Durante a pandemia, muitas pessoas se apoiaram em um discurso de “limpeza espiritual”, como se estivéssemos passando por essa tragédia porque “precisamos/merecemos”. Por que uma afirmação como essa é tão irresponsável e qual o impacto que ela pode ter nas pessoas? Acho que o conformismo é muito perigoso, é uma técnica de dominação muito forte e muito eficaz. É perigoso em tantos níveis, mas pensando especificamente nessa história da pandemia, aproxima as pessoas do negacionismo – se é uma limpeza espiritual, não tem muito o que fazer, a espiritualidade vai te levar se você não estiver preparado e você vai voltar para o plano astral pra evoluir mais. Exploração ambiental tem muito a ver com isso também. O planeta está se destruindo, não existe explicação mística pra isso, é puro capitalismo. Outro problema é a despolitização, que já falamos aqui, e a invalidação da dor do outro. Se você perde alguém querido e alguém te fala que a pessoa “tinha que ir”, que “fulano não estava preparado”, o quão insensível é isso?
“Acho que o conformismo é muito perigoso, é uma técnica de dominação muito forte e muito eficaz e aproxima as pessoas do negacionismo – se é uma limpeza espiritual, não tem muito o que fazer, a espiritualidade vai te levar se você não estiver preparado e você vai voltar para o plano astral pra evoluir mais”
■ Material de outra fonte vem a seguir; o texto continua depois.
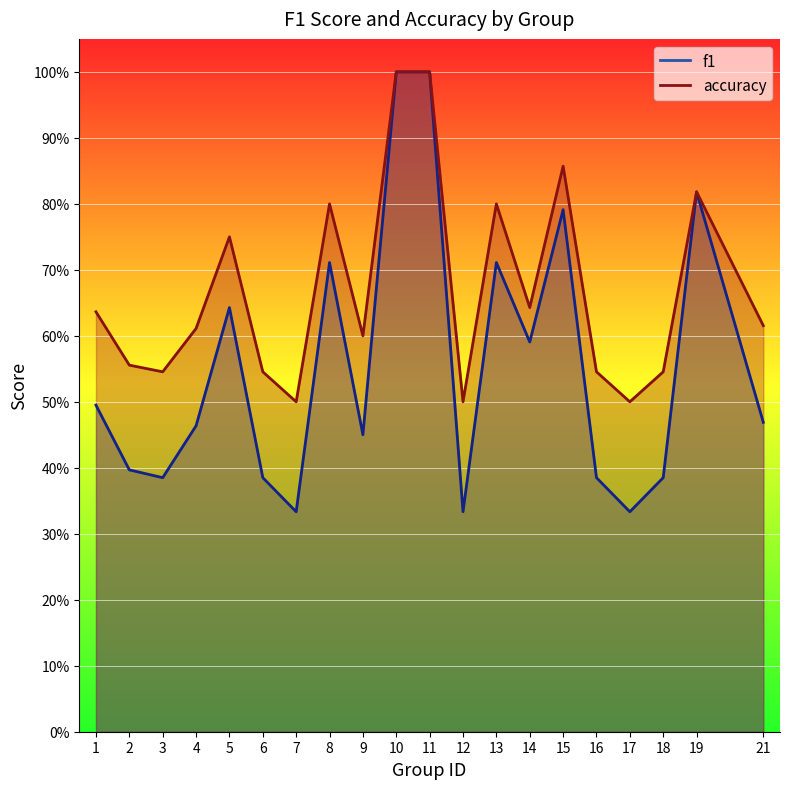

List the labels in order of f1 value, smallest first.

7, 12, 17, 3, 6, 16, 18, 2, 9, 4, 21, 1, 14, 5, 8, 13, 15, 19, 10, 11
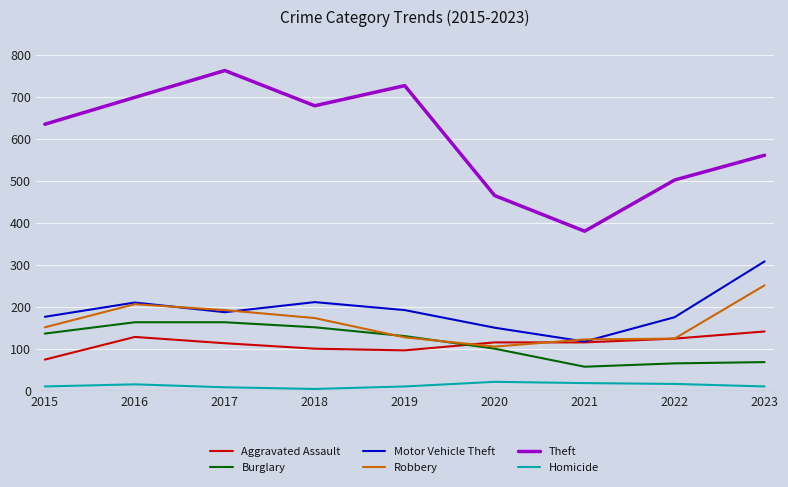

Is the value of Theft at 2023 greater than the value of Burglary at 2018?

Yes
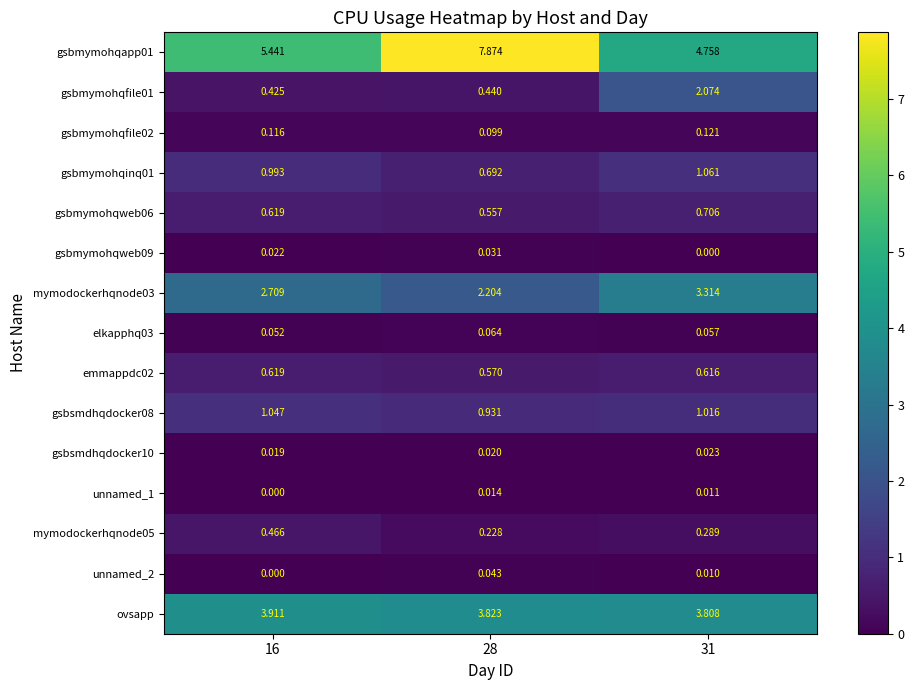

At how many categories does at least one series exceed 1?

3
Junto com isso, vimos crescer recentemente um “negacionismo de esquerda”, que está muito vinculado aos discursos espiritualizados – energias, cristais, alimentação ayurvédica pra combater covid-19… O quanto essa espiritualidade mercantil contribui para essa resistência ao pensamento científico? Contribui muito. A gente fala muito de “esquerda cirandeira” e “direita namastê cloroquiner”. Acredito que a esquerda até se aproxime desse tipo de coisa numa boa intenção, eu não duvido. Acho que é uma vontade de se conectar com povos originários, culturas que não sejam europeias, de querer vivenciar estar ali, mas não do jeito correto. Se você me perguntar, também não sei dizer qual o caminho 100% correto, mas acho que a nova era no geral tem essa característica de isolar uma prática fora do contexto. Gosto muito da yoga como exercício físico, mas você não pode se considerar um iogue se você não vai ler os vedas, não vai entender de onde aquilo veio. O problema é pegar uma parte e se apropriar dela como se aquilo fosse o todo.